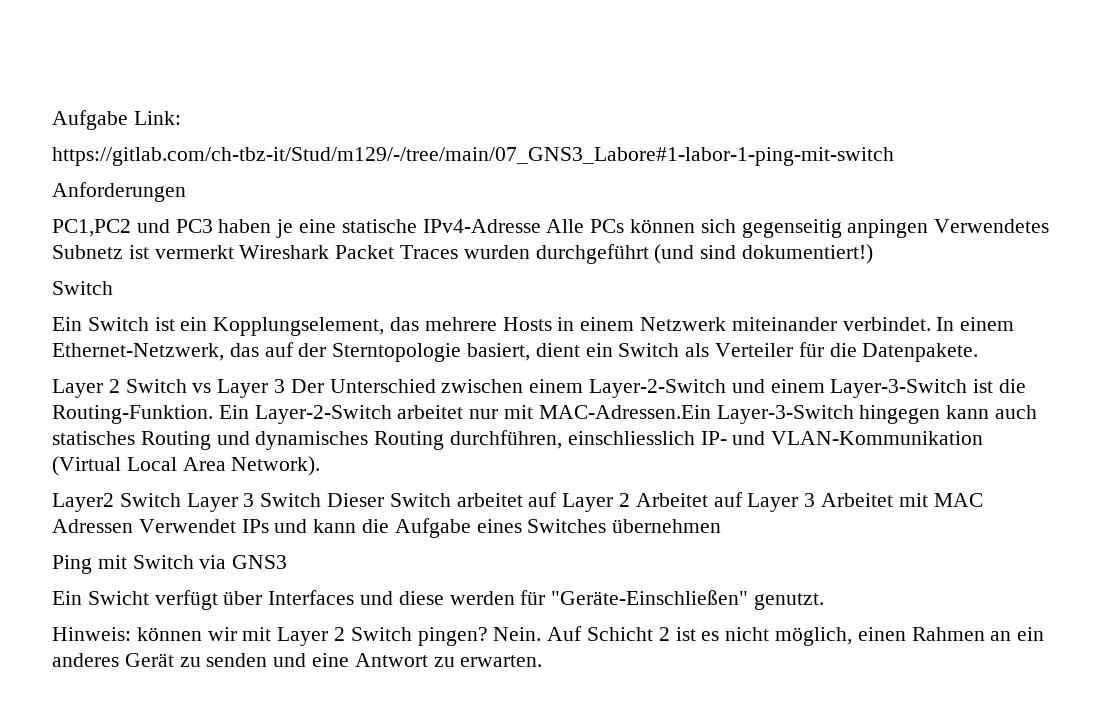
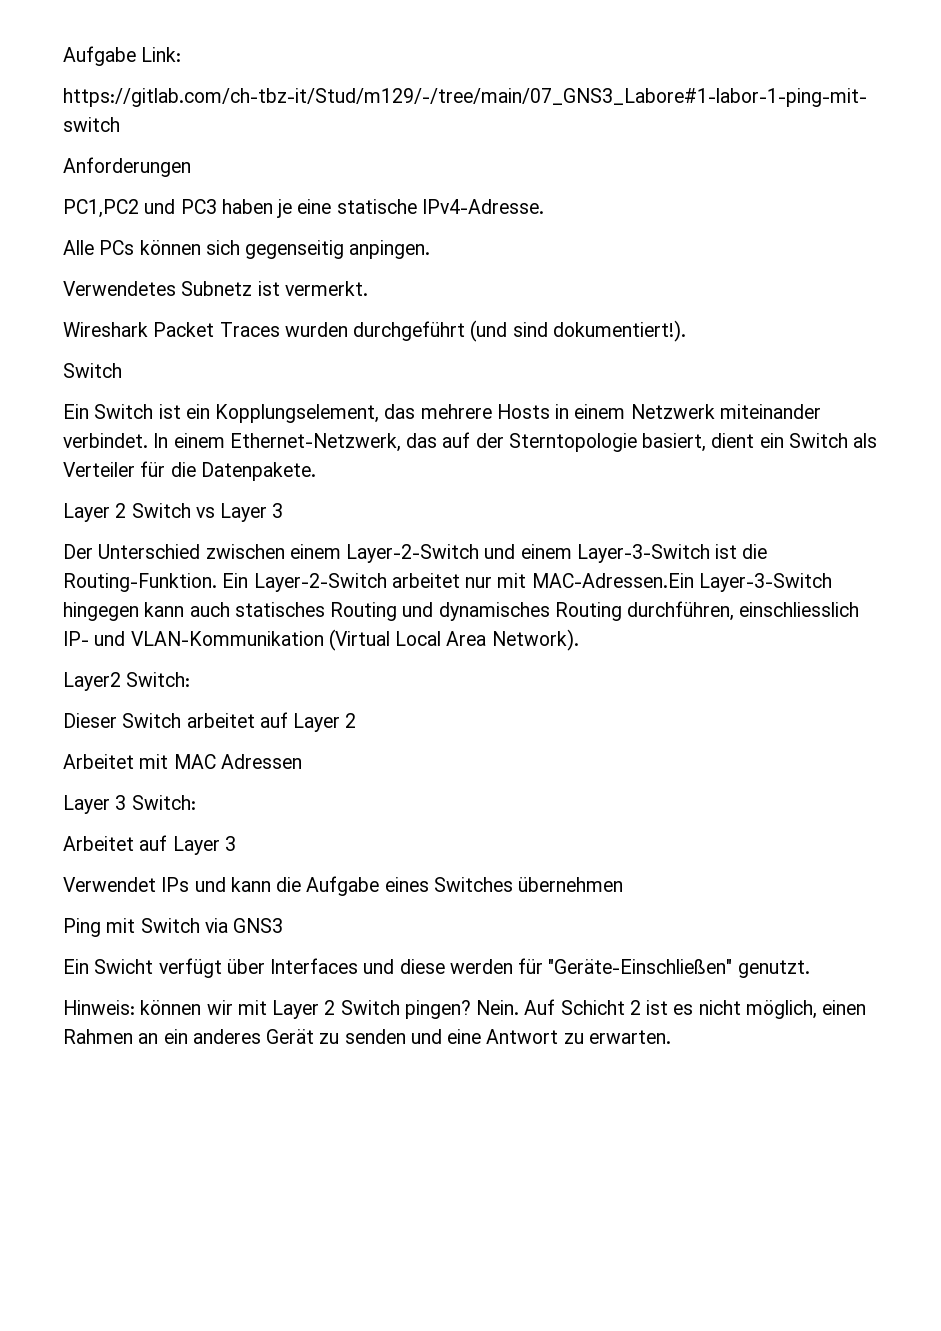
[422,219,541,233] IPv4-Adresse -> [421,199,544,214] IPv4-Adresse. //
[847,219,929,238] anpingen -> [349,240,431,259] anpingen. //
[154,245,234,259] vermerkt -> [284,281,368,296] vermerkt. //
[742,244,874,264] dokumentiert!) -> [552,320,686,342] dokumentiert!).
(286, 386) none -> (284, 510) //
[119,493,322,512] Switch Layer 3 Switch -> [126,672,191,687] Switch: //
(631, 500) none -> [63,754,302,769] [63,795,196,814] // Arbeitet mit MAC Adressen // Layer 3 Switch: //
[821,493,983,507] [52,519,133,533] Arbeitet mit MAC Adressen -> (236, 843) //

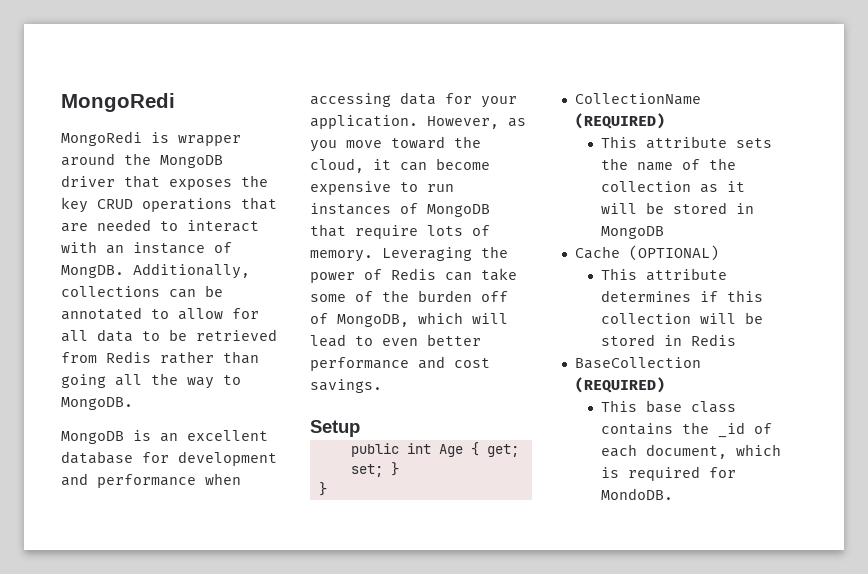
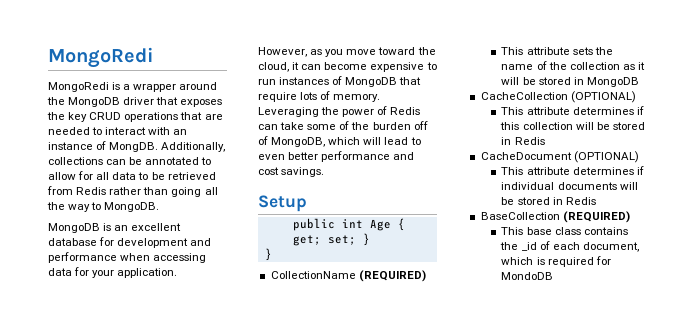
(169, 137) none -> [123,84,131,90] a
[574,246,620,259] Cache -> [480,92,568,100] CacheCollection
(736, 340) none -> [480,151,639,163] [501,166,644,175] [501,182,638,190] [501,197,596,205] // CacheDocument (OPTIONAL) // This attribute determines if individual documents will be stored in Redis
[600,488,673,500] MondoDB. -> [501,272,554,280] MondoDB

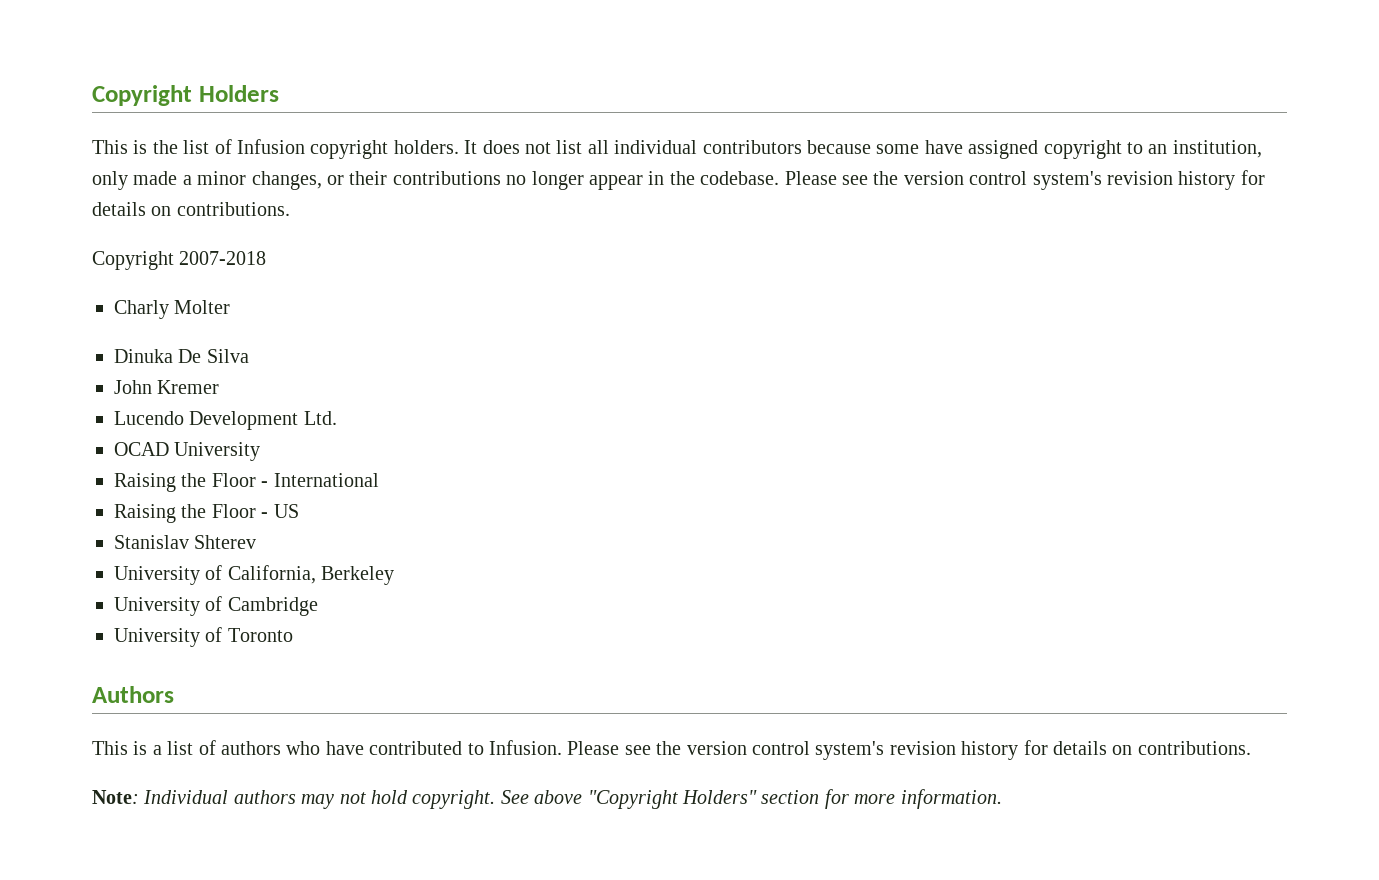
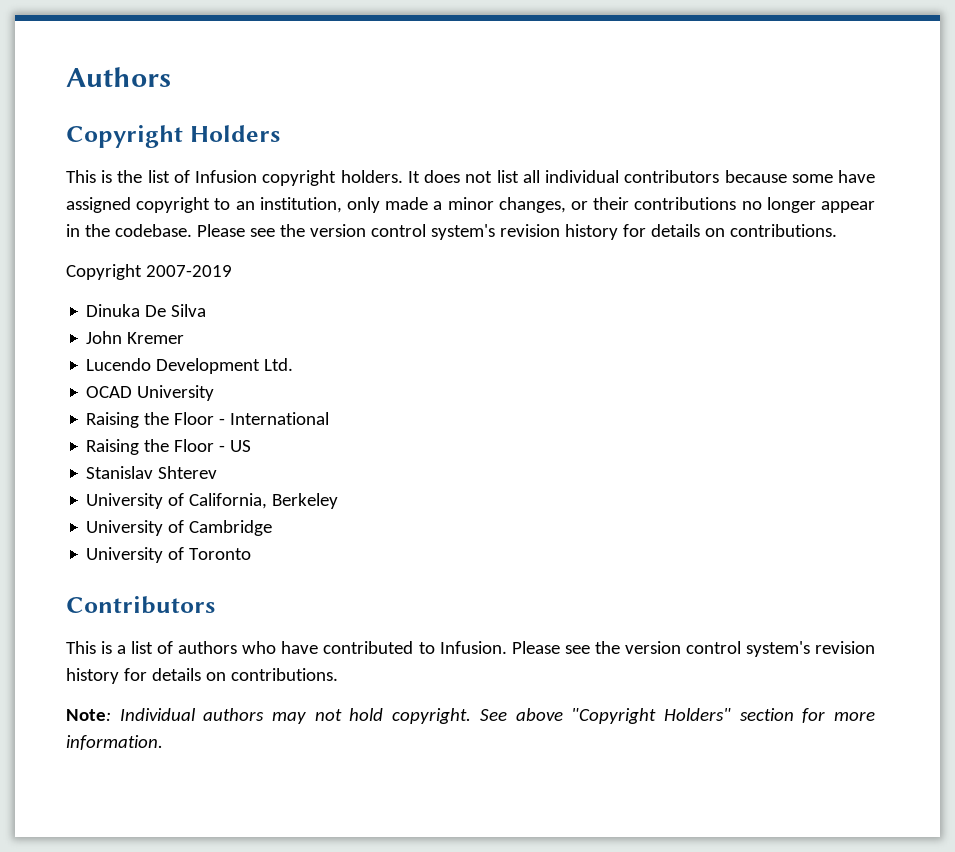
(92, 95) none -> [66,67,171,87] Authors //
[179,251,267,265] [114,300,231,319] 2007-2018 // Charly Molter -> [145,265,232,277] 2007-2019
[92,686,174,703] Authors -> [66,596,215,614] Contributors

* [To do]
Could each line of the data be written out exactly, with no pictures included?

* [Exercise output]
[422,219,541,233] IPv4-Adresse -> [421,199,544,214] IPv4-Adresse. //
[847,219,929,238] anpingen -> [349,240,431,259] anpingen. //
[154,245,234,259] vermerkt -> [284,281,368,296] vermerkt. //
[742,244,874,264] dokumentiert!) -> [552,320,686,342] dokumentiert!).
(286, 386) none -> (284, 510) //
[119,493,322,512] Switch Layer 3 Switch -> [126,672,191,687] Switch: //
(631, 500) none -> [63,754,302,769] [63,795,196,814] // Arbeitet mit MAC Adressen // Layer 3 Switch: //
[821,493,983,507] [52,519,133,533] Arbeitet mit MAC Adressen -> (236, 843) //

(169, 137) none -> [123,84,131,90] a
[574,246,620,259] Cache -> [480,92,568,100] CacheCollection
(736, 340) none -> [480,151,639,163] [501,166,644,175] [501,182,638,190] [501,197,596,205] // CacheDocument (OPTIONAL) // This attribute determines if individual documents will be stored in Redis
[600,488,673,500] MondoDB. -> [501,272,554,280] MondoDB

(92, 95) none -> [66,67,171,87] Authors //
[179,251,267,265] [114,300,231,319] 2007-2018 // Charly Molter -> [145,265,232,277] 2007-2019
[92,686,174,703] Authors -> [66,596,215,614] Contributors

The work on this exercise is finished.